Engineering: Biomedical Engineering, Ph.D.
Ph.D. in Biomedical Engineering
About the Degree
The Doctor of Philosophy in Engineering is an interdisciplinary doctoral program offered on a collegiate basis. Students in the interdisciplinary doctoral program have access to all the academic resources available in the College of Engineering rather than to just those within a department; however, students must identify a primary discipline upon application to the doctoral program.
The PhD program in Biomedical Engineering requires three core courses: Fundamentals of Biomedical Engineering, Biometry, and Physiology for Engineers.

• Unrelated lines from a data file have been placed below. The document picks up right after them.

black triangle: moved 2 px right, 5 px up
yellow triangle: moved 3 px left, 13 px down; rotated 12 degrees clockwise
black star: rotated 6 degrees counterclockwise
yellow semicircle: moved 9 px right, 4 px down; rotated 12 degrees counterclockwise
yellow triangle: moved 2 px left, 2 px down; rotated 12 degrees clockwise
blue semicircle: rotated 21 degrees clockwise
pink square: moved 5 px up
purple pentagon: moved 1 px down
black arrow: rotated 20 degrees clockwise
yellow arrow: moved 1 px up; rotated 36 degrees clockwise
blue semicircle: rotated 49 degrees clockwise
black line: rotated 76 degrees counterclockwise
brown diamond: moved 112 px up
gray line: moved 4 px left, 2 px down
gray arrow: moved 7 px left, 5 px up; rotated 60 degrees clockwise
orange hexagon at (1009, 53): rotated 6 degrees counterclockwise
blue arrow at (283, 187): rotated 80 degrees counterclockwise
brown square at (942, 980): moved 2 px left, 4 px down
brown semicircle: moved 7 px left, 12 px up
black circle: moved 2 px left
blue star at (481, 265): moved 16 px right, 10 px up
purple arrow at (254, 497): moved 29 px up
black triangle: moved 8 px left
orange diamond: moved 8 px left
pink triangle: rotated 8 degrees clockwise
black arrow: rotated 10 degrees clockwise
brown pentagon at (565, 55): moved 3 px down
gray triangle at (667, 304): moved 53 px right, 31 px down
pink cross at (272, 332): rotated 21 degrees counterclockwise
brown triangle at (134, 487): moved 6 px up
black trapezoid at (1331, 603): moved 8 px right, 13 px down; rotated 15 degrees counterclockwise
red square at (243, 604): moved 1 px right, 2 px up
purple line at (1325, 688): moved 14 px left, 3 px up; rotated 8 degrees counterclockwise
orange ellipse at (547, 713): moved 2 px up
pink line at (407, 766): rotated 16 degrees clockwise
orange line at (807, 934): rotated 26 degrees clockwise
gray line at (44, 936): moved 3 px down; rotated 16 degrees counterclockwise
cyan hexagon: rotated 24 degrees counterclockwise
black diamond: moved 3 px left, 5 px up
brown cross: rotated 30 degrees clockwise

Fundamentals of Biomedical Engineering covers how basic engineering concepts, such as fluid/solid mechanics, signals/controls, circuits, and materials, fit within biomedical engineering. Biometry covers applied statistical methods for biological and engineering problems, while Physiology provides an in-depth study of several topics in human physiology. In addition to the core courses, 38 elective course credits are selected with a specific dissertation project in mind. Biomedical engineering graduate electives include advanced courses in Bioinstrumentation, Optics, Continuum Mechanics, Biotransport, Microfluidics, Tissue Engineering, and Drug Delivery. Graduate students additionally have the option to take courses in Innovation, Product Design, or Business to meet their career goals.
Salary and Career Outlook
Recently, several popular news outlets such as CNNMoney and Forbes rated Biomedical Engineering as the best job and college major, respectively. The Bureau of Labor Statistics notes Biomedical Engineering growth from 2012-2022 at 27%, which is much faster than average. Our students get jobs in companies ranging from start-ups to international pharmaceutical companies or even start their own companies.
The PhD degree in Biomedical Engineering will provide graduates with expertise to continue in research and development in industry or in the government, or as a professor in academia. The starting salary for these different career options is varied, but each is likely to offer freedom to design experiments and run a research laboratory.
Average salaries range from $60,000 – $90,000 for students with a Ph.D. in BME.
For PhD programs, the flexibility of the course requirements, in addition to the specific research training available are critical to produce a well-trained student. We encourage each student to take courses outside their direct area of research, to develop the well-rounded engineer while training students for tomorrow. Our faculty directly supervise and instruct our graduate students, with faculty frequently in the research laboratories alongside the students. This direct training offers a distinct advantage over programs where faculty members are not readily available or are not proximate to his/her research laboratory.
For doctoral graduate students who anticipate an academic career, the College of Engineering has a “Doctoral Teaching Program” through which students get to (i) teach in an engineering class under the mentorship of an experienced faculty member, and (ii) earn up to $3,000 as an additional stipend. The benefits to the students are that they gain real-world experience and can grow professionally under the direction of a University Professor.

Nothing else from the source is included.